Stored items
==================================================

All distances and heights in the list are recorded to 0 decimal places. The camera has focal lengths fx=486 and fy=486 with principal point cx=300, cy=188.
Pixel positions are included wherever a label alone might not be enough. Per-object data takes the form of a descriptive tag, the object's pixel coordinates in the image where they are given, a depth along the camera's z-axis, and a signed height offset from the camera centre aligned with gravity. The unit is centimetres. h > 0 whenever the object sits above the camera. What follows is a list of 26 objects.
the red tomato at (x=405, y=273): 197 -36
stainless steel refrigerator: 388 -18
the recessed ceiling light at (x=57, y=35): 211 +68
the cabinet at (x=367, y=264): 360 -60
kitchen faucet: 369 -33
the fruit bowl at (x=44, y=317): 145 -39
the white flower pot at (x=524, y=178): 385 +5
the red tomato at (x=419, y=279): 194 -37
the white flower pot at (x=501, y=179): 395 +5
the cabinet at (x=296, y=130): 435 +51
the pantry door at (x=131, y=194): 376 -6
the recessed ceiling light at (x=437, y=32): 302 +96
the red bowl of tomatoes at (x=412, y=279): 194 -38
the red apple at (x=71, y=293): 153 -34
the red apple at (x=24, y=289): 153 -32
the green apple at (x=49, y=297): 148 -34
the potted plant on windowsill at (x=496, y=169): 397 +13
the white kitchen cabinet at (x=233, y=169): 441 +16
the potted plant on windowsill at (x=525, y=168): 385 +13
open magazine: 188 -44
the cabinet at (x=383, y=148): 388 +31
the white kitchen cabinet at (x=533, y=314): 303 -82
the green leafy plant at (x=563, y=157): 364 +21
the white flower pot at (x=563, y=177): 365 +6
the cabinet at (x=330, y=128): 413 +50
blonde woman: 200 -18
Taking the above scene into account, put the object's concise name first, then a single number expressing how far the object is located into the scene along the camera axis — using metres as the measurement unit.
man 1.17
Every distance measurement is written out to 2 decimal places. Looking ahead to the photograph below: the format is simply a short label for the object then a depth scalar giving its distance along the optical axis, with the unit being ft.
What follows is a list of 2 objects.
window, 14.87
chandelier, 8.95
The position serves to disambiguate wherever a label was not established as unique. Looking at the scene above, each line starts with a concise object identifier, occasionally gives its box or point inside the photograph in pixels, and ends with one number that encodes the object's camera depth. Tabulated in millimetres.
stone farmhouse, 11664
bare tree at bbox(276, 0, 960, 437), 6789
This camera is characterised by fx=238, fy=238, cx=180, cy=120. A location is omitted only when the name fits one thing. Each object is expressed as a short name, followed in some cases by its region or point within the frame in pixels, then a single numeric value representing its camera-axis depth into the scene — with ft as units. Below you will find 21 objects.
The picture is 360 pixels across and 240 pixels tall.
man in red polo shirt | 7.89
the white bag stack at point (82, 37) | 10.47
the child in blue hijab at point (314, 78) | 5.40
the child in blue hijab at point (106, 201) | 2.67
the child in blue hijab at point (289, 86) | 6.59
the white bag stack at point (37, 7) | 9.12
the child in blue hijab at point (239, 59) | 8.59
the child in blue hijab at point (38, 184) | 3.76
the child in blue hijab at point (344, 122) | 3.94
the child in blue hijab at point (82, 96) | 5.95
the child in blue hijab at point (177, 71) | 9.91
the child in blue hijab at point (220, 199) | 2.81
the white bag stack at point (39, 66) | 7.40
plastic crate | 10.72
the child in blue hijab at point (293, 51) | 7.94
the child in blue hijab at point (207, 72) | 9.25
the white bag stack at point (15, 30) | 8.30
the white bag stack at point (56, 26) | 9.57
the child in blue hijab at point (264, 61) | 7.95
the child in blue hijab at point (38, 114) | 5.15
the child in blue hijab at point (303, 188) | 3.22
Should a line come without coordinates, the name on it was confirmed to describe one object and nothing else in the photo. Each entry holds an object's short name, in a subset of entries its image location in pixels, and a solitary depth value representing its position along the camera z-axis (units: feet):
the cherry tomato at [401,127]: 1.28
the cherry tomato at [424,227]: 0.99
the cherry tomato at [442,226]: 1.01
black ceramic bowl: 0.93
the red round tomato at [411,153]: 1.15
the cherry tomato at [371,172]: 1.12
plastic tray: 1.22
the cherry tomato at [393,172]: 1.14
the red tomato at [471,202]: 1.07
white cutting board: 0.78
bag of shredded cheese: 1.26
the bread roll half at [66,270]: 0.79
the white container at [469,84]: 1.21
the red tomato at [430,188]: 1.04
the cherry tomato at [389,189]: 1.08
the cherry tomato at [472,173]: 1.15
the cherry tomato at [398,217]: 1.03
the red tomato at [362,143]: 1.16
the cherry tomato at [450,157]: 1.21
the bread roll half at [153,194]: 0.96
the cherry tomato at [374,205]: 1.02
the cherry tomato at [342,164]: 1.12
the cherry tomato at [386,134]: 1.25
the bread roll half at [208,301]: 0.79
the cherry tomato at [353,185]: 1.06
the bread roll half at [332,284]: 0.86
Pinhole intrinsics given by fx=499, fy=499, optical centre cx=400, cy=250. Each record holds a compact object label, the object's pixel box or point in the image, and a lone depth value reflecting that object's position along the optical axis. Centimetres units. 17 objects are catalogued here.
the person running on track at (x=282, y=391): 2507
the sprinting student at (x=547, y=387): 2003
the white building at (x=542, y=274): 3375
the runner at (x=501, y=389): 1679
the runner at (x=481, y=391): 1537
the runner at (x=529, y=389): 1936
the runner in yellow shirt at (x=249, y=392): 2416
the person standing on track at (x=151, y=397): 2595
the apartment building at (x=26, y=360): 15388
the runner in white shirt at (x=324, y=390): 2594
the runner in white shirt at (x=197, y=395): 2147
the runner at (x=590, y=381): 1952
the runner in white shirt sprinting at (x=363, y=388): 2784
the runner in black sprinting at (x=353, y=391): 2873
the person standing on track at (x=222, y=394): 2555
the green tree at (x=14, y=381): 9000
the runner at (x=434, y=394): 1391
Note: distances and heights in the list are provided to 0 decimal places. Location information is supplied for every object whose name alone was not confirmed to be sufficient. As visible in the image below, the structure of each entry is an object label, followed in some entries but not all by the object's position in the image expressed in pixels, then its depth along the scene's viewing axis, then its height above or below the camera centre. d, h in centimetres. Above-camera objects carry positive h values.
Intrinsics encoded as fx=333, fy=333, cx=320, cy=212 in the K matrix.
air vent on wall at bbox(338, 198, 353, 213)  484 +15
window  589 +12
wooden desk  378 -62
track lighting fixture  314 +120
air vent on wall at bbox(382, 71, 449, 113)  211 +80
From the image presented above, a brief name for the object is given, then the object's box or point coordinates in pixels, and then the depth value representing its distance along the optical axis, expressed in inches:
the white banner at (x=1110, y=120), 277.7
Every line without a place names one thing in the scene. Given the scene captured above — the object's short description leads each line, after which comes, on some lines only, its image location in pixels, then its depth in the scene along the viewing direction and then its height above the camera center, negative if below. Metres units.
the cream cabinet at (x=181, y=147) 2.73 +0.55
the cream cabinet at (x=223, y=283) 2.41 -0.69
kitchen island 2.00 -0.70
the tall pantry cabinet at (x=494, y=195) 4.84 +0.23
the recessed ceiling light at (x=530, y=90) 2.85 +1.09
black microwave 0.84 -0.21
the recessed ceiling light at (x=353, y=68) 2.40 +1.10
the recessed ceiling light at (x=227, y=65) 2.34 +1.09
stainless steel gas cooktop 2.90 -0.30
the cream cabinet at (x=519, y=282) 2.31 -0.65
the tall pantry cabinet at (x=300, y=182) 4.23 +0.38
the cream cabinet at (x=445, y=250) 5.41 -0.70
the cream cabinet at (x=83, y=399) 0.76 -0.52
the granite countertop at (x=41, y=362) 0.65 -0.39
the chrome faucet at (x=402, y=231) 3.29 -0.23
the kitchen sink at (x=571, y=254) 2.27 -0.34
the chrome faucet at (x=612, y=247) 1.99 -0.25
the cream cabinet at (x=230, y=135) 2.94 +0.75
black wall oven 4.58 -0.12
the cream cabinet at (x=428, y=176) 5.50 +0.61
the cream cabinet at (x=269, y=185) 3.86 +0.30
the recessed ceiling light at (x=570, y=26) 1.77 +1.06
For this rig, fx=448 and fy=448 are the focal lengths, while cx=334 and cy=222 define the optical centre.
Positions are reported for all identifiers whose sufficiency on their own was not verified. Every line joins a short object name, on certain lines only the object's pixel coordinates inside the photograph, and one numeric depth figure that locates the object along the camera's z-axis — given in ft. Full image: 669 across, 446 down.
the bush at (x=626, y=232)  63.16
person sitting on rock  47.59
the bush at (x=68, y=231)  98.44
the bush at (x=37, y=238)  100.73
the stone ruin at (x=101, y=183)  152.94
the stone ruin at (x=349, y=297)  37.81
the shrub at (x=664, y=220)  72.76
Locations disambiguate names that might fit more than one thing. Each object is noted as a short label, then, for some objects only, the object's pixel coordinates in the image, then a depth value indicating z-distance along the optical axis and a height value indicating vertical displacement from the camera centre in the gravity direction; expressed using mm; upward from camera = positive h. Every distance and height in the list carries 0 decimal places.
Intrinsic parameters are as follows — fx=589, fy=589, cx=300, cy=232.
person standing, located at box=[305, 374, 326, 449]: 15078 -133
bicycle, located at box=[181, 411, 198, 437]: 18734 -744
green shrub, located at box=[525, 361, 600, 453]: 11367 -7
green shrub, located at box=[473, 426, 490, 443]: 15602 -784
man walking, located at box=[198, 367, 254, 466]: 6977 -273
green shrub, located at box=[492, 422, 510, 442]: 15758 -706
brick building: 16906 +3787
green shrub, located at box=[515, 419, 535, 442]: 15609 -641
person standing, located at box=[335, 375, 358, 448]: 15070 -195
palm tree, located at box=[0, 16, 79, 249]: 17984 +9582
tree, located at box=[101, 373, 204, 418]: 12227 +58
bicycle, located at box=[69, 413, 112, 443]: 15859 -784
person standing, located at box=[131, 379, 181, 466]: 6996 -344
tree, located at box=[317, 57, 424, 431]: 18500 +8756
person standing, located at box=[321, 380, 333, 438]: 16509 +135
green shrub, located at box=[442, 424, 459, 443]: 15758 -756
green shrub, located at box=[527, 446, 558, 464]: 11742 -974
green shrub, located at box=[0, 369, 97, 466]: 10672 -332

==================================================

Activity: Set down, exactly as they stand above, the lines starting with the line with "the chrome faucet at (x=612, y=247)" and going on through the line with "the recessed ceiling light at (x=570, y=26)", and no others.

Result of this task:
the chrome faucet at (x=612, y=247) 1.99 -0.25
the cream cabinet at (x=230, y=135) 2.94 +0.75
black wall oven 4.58 -0.12
the cream cabinet at (x=428, y=176) 5.50 +0.61
the cream cabinet at (x=269, y=185) 3.86 +0.30
the recessed ceiling light at (x=570, y=26) 1.77 +1.06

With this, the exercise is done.